In a growing number of states, lawmakers have stepped in to try to resolve the issue, although federal law - the Employee Retirement Income Security Act of 1974 (ERISA) - exempts employer-sponsored plans, which cover 61 percent of privately-insured workers, according to the Kaiser Family Foundation’s 2016 Health Benefits Survey, from state regulation. An issue brief published in June by the Commonwealth Fund, a private foundation that advocates for better healthcare quality and access, indicated that as of January, 21 states had laws or regulations providing at least some direct consumer protection against balance billing. In six of those states – California, Connecticut, Florida, Illinois, Maryland and New York - the protections are comprehensive, extending to both emergency departments and in-network hospitals, applying to both HMOs and PPOs, holding consumers harmless from extra provider charges as well as prohibiting providers from balance billing patients, and providing appropriate payment standards or dispute resolution processes to settle payment conflicts that arise between insurers and providers.
The foundation’s brief noted there was considerable variation among the six states’ approaches. California, for example, requires insurers to pay either 125 percent of the Medicare rate or the average in-network rate they pay in the applicable region, whichever is greater, while Illinois hasn’t adopted a payment standard. But the brief also said discussions with insurance regulators in a few of the states “suggest that these protections have been relatively successful in limiting balance billing in the emergency and in-network hospital settings.”

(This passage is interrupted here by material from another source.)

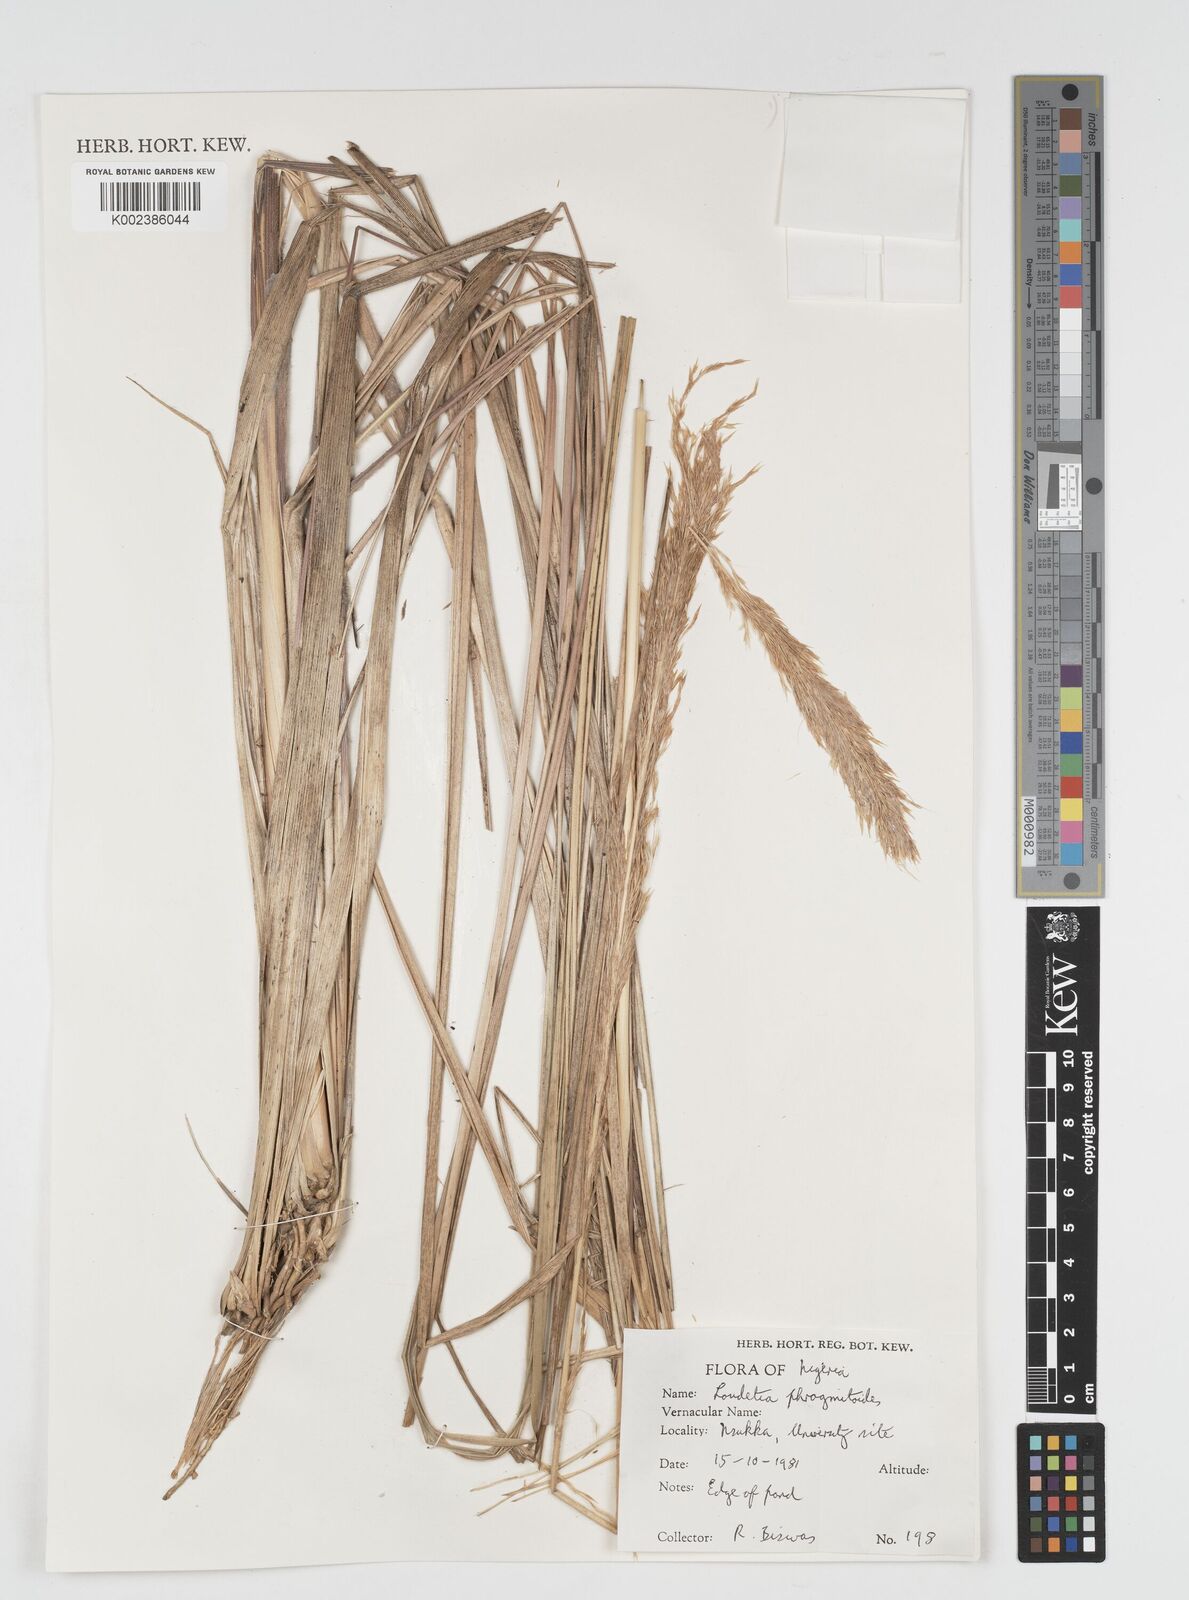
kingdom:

According to the brief, the balance-billing protections in the other 15 states don’t always apply to both ERs and in-network hospitals, encompass both HMOs and PPOs, or include both consumer hold-harmless provisions and provider balance-billing prohibitions. In addition, as of January, none of the 15 states had payment standards and only one, Delaware, had a dispute resolution process.

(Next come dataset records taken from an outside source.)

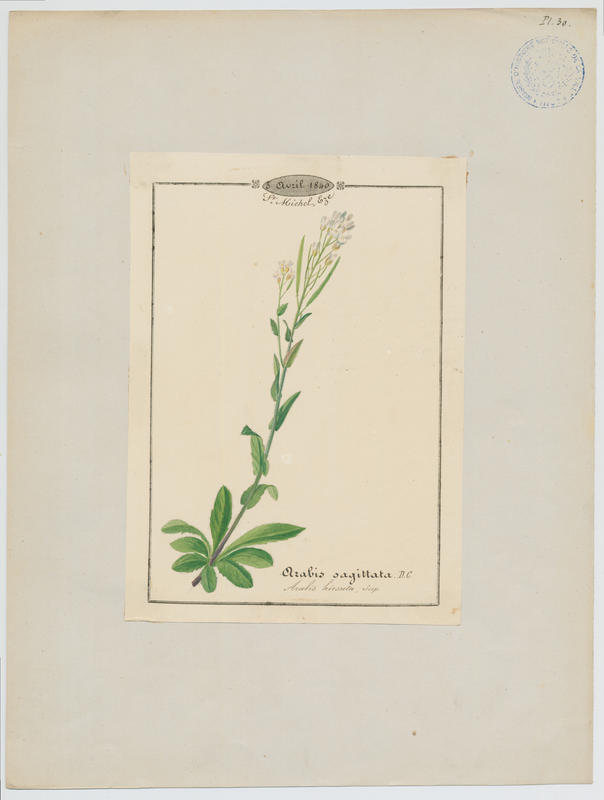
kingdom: Plantae
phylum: Tracheophyta
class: Magnoliopsida
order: Brassicales
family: Brassicaceae
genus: Arabis
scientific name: Arabis sagittata
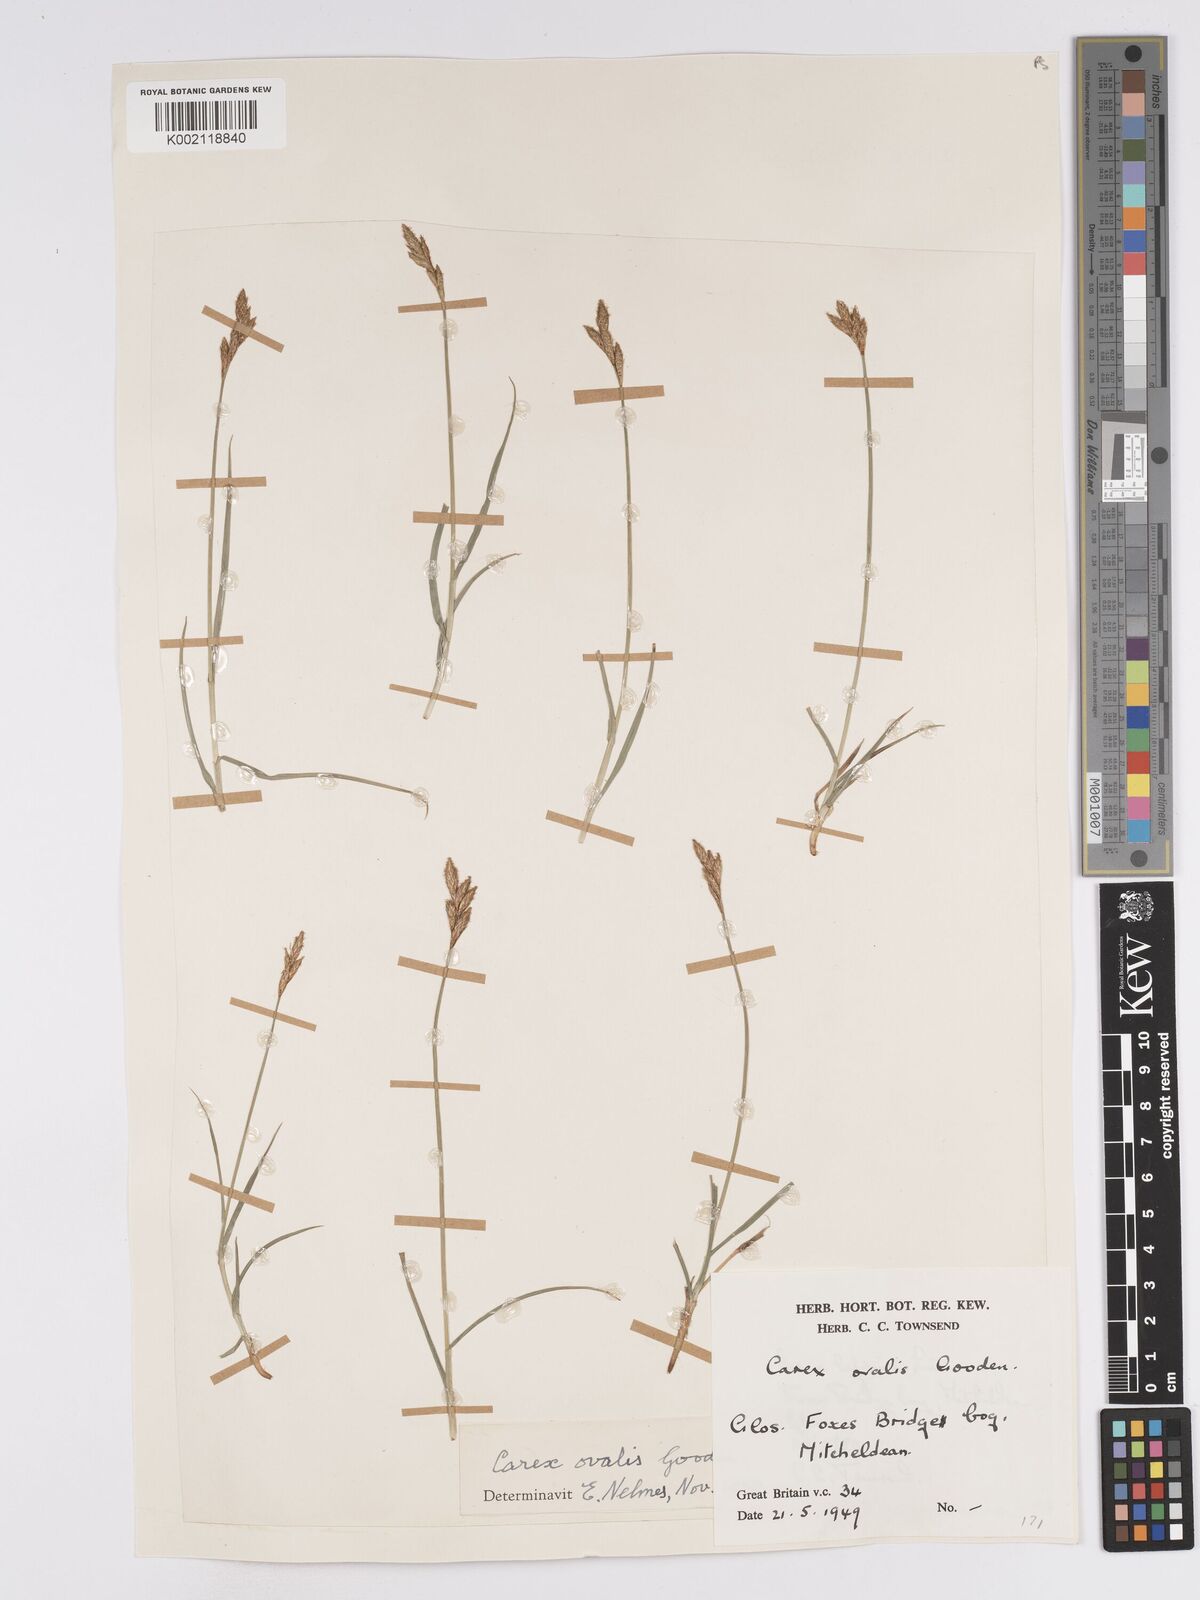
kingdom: Plantae
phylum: Tracheophyta
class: Liliopsida
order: Poales
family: Cyperaceae
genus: Carex
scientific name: Carex leporina
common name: Oval sedge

The brief stressed that 29 states and the District of Columbia still had no laws or regulations explicitly protecting consumers from balance billing and also suggested the practice may be becoming more common due to the growth of narrow-network insurance plans that contract with limited numbers of physicians and hospitals to reduce costs. The foundation said a “federal solution would go farthest,” given the ERISA limitation on states. But recent events suggest Congress isn’t likely to accomplish that any time soon.
States continue to press the issue, however. As of late June, legislatures in 27 states had considered 66 bills and resolutions related to balance billing this session, 10 of which had been enacted, according to analysis by LexisNexis State Net Solutions Consultant Diana Ramsey. The enactments include Arizona SB 1441 and Texas SB 507, both providing for the resolution of disputes over billing by out-of-network providers; Louisiana HB 435, requiring healthcare facilities to inform patients when they register that they may receive care from out-of-network providers, for which they may be financially responsible; Maine HB 1073, prohibiting balance billing, limiting patients’ financial responsibility for out-of-network care, and setting the reimbursement rate for such care at the in-network rate of an enrollee’s health insurance plan; Montana SB 44, establishing hold-harmless provisions for patients transported by air ambulance services and resolution processes for disputes over billing for such services; and North Dakota SB 2231, requiring hospitals to notify patients of an air ambulance service provider’s health insurance network status prior to transport. Over 30 other balance billing-related measures were still pending.